## Goal of the exercise
Return the data below unchanged, line for line.
******
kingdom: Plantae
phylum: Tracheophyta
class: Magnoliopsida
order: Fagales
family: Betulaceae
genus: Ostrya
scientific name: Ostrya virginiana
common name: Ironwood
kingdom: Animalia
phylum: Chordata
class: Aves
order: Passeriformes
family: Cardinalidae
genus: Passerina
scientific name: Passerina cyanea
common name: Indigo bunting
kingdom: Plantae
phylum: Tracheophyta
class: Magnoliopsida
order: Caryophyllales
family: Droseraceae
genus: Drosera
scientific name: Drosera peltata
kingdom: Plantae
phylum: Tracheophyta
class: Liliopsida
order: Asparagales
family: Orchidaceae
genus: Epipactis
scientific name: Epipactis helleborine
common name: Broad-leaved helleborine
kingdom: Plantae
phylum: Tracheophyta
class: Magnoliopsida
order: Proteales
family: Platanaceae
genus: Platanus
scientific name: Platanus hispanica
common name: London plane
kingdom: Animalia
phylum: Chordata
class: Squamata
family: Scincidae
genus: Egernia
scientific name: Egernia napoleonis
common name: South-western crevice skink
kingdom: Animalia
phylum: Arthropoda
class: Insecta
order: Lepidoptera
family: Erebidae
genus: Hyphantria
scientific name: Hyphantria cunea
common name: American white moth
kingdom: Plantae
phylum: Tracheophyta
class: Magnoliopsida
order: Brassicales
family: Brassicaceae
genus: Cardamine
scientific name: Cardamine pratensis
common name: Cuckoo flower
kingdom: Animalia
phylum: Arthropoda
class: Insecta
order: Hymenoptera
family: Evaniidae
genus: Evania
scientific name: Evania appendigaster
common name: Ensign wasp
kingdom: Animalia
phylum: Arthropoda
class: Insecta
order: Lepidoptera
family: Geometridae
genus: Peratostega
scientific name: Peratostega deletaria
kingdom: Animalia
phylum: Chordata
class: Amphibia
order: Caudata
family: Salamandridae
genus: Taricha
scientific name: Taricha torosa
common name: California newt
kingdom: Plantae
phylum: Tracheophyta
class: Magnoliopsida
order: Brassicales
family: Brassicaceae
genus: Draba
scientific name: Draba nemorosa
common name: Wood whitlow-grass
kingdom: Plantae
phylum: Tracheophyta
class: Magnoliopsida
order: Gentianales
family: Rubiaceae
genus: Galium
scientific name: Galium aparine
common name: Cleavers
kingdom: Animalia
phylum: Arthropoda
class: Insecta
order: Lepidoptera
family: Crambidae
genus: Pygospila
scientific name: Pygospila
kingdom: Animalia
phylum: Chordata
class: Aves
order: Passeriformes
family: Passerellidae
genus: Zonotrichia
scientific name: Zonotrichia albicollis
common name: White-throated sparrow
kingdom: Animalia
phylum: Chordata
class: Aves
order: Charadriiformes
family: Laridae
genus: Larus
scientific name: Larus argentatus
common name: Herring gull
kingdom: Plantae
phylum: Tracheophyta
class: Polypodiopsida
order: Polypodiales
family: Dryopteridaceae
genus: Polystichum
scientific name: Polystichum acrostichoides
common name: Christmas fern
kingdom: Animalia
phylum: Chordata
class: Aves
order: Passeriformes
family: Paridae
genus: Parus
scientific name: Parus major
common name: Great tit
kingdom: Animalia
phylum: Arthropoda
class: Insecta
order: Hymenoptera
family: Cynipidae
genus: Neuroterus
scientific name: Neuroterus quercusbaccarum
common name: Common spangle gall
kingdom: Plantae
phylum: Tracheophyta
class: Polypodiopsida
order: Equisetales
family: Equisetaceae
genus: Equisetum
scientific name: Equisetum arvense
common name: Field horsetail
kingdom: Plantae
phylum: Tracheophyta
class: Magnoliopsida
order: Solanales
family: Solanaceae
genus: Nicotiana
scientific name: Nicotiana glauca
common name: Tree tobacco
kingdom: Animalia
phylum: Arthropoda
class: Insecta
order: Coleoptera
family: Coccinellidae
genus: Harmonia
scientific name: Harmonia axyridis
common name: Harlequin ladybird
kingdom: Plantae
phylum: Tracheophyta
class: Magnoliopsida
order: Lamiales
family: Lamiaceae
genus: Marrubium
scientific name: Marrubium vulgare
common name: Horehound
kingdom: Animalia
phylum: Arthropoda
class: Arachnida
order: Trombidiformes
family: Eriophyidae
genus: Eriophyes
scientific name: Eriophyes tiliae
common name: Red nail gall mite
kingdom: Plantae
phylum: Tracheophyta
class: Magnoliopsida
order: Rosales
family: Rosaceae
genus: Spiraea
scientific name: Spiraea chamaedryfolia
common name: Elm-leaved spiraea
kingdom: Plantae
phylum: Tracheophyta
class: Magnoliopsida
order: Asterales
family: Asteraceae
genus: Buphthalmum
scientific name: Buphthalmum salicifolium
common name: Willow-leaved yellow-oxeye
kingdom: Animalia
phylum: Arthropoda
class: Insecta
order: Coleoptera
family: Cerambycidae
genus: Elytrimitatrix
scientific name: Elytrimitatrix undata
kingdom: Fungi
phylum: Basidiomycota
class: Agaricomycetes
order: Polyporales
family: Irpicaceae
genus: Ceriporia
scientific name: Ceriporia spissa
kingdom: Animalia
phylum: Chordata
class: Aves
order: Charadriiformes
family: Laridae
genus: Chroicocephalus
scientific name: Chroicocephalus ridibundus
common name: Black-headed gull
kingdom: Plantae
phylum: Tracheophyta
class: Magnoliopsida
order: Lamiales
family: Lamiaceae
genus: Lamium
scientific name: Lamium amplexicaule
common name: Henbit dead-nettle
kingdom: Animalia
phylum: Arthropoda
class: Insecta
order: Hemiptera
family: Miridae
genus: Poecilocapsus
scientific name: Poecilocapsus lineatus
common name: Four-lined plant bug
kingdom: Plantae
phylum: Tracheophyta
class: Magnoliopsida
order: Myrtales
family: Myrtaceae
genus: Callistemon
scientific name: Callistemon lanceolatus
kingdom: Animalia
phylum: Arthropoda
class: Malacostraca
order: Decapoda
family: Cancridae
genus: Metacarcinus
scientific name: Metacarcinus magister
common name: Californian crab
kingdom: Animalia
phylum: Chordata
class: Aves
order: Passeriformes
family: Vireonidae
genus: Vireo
******
## Expected answer
kingdom: Plantae
phylum: Tracheophyta
class: Magnoliopsida
order: Fagales
family: Betulaceae
genus: Ostrya
scientific name: Ostrya virginiana
common name: Ironwood
kingdom: Animalia
phylum: Chordata
class: Aves
order: Passeriformes
family: Cardinalidae
genus: Passerina
scientific name: Passerina cyanea
common name: Indigo bunting
kingdom: Plantae
phylum: Tracheophyta
class: Magnoliopsida
order: Caryophyllales
family: Droseraceae
genus: Drosera
scientific name: Drosera peltata
kingdom: Plantae
phylum: Tracheophyta
class: Liliopsida
order: Asparagales
family: Orchidaceae
genus: Epipactis
scientific name: Epipactis helleborine
common name: Broad-leaved helleborine
kingdom: Plantae
phylum: Tracheophyta
class: Magnoliopsida
order: Proteales
family: Platanaceae
genus: Platanus
scientific name: Platanus hispanica
common name: London plane
kingdom: Animalia
phylum: Chordata
class: Squamata
family: Scincidae
genus: Egernia
scientific name: Egernia napoleonis
common name: South-western crevice skink
kingdom: Animalia
phylum: Arthropoda
class: Insecta
order: Lepidoptera
family: Erebidae
genus: Hyphantria
scientific name: Hyphantria cunea
common name: American white moth
kingdom: Plantae
phylum: Tracheophyta
class: Magnoliopsida
order: Brassicales
family: Brassicaceae
genus: Cardamine
scientific name: Cardamine pratensis
common name: Cuckoo flower
kingdom: Animalia
phylum: Arthropoda
class: Insecta
order: Hymenoptera
family: Evaniidae
genus: Evania
scientific name: Evania appendigaster
common name: Ensign wasp
kingdom: Animalia
phylum: Arthropoda
class: Insecta
order: Lepidoptera
family: Geometridae
genus: Peratostega
scientific name: Peratostega deletaria
kingdom: Animalia
phylum: Chordata
class: Amphibia
order: Caudata
family: Salamandridae
genus: Taricha
scientific name: Taricha torosa
common name: California newt
kingdom: Plantae
phylum: Tracheophyta
class: Magnoliopsida
order: Brassicales
family: Brassicaceae
genus: Draba
scientific name: Draba nemorosa
common name: Wood whitlow-grass
kingdom: Plantae
phylum: Tracheophyta
class: Magnoliopsida
order: Gentianales
family: Rubiaceae
genus: Galium
scientific name: Galium aparine
common name: Cleavers
kingdom: Animalia
phylum: Arthropoda
class: Insecta
order: Lepidoptera
family: Crambidae
genus: Pygospila
scientific name: Pygospila
kingdom: Animalia
phylum: Chordata
class: Aves
order: Passeriformes
family: Passerellidae
genus: Zonotrichia
scientific name: Zonotrichia albicollis
common name: White-throated sparrow
kingdom: Animalia
phylum: Chordata
class: Aves
order: Charadriiformes
family: Laridae
genus: Larus
scientific name: Larus argentatus
common name: Herring gull
kingdom: Plantae
phylum: Tracheophyta
class: Polypodiopsida
order: Polypodiales
family: Dryopteridaceae
genus: Polystichum
scientific name: Polystichum acrostichoides
common name: Christmas fern
kingdom: Animalia
phylum: Chordata
class: Aves
order: Passeriformes
family: Paridae
genus: Parus
scientific name: Parus major
common name: Great tit
kingdom: Animalia
phylum: Arthropoda
class: Insecta
order: Hymenoptera
family: Cynipidae
genus: Neuroterus
scientific name: Neuroterus quercusbaccarum
common name: Common spangle gall
kingdom: Plantae
phylum: Tracheophyta
class: Polypodiopsida
order: Equisetales
family: Equisetaceae
genus: Equisetum
scientific name: Equisetum arvense
common name: Field horsetail
kingdom: Plantae
phylum: Tracheophyta
class: Magnoliopsida
order: Solanales
family: Solanaceae
genus: Nicotiana
scientific name: Nicotiana glauca
common name: Tree tobacco
kingdom: Animalia
phylum: Arthropoda
class: Insecta
order: Coleoptera
family: Coccinellidae
genus: Harmonia
scientific name: Harmonia axyridis
common name: Harlequin ladybird
kingdom: Plantae
phylum: Tracheophyta
class: Magnoliopsida
order: Lamiales
family: Lamiaceae
genus: Marrubium
scientific name: Marrubium vulgare
common name: Horehound
kingdom: Animalia
phylum: Arthropoda
class: Arachnida
order: Trombidiformes
family: Eriophyidae
genus: Eriophyes
scientific name: Eriophyes tiliae
common name: Red nail gall mite
kingdom: Plantae
phylum: Tracheophyta
class: Magnoliopsida
order: Rosales
family: Rosaceae
genus: Spiraea
scientific name: Spiraea chamaedryfolia
common name: Elm-leaved spiraea
kingdom: Plantae
phylum: Tracheophyta
class: Magnoliopsida
order: Asterales
family: Asteraceae
genus: Buphthalmum
scientific name: Buphthalmum salicifolium
common name: Willow-leaved yellow-oxeye
kingdom: Animalia
phylum: Arthropoda
class: Insecta
order: Coleoptera
family: Cerambycidae
genus: Elytrimitatrix
scientific name: Elytrimitatrix undata
kingdom: Fungi
phylum: Basidiomycota
class: Agaricomycetes
order: Polyporales
family: Irpicaceae
genus: Ceriporia
scientific name: Ceriporia spissa
kingdom: Animalia
phylum: Chordata
class: Aves
order: Charadriiformes
family: Laridae
genus: Chroicocephalus
scientific name: Chroicocephalus ridibundus
common name: Black-headed gull
kingdom: Plantae
phylum: Tracheophyta
class: Magnoliopsida
order: Lamiales
family: Lamiaceae
genus: Lamium
scientific name: Lamium amplexicaule
common name: Henbit dead-nettle
kingdom: Animalia
phylum: Arthropoda
class: Insecta
order: Hemiptera
family: Miridae
genus: Poecilocapsus
scientific name: Poecilocapsus lineatus
common name: Four-lined plant bug
kingdom: Plantae
phylum: Tracheophyta
class: Magnoliopsida
order: Myrtales
family: Myrtaceae
genus: Callistemon
scientific name: Callistemon lanceolatus
kingdom: Animalia
phylum: Arthropoda
class: Malacostraca
order: Decapoda
family: Cancridae
genus: Metacarcinus
scientific name: Metacarcinus magister
common name: Californian crab
kingdom: Animalia
phylum: Chordata
class: Aves
order: Passeriformes
family: Vireonidae
genus: Vireo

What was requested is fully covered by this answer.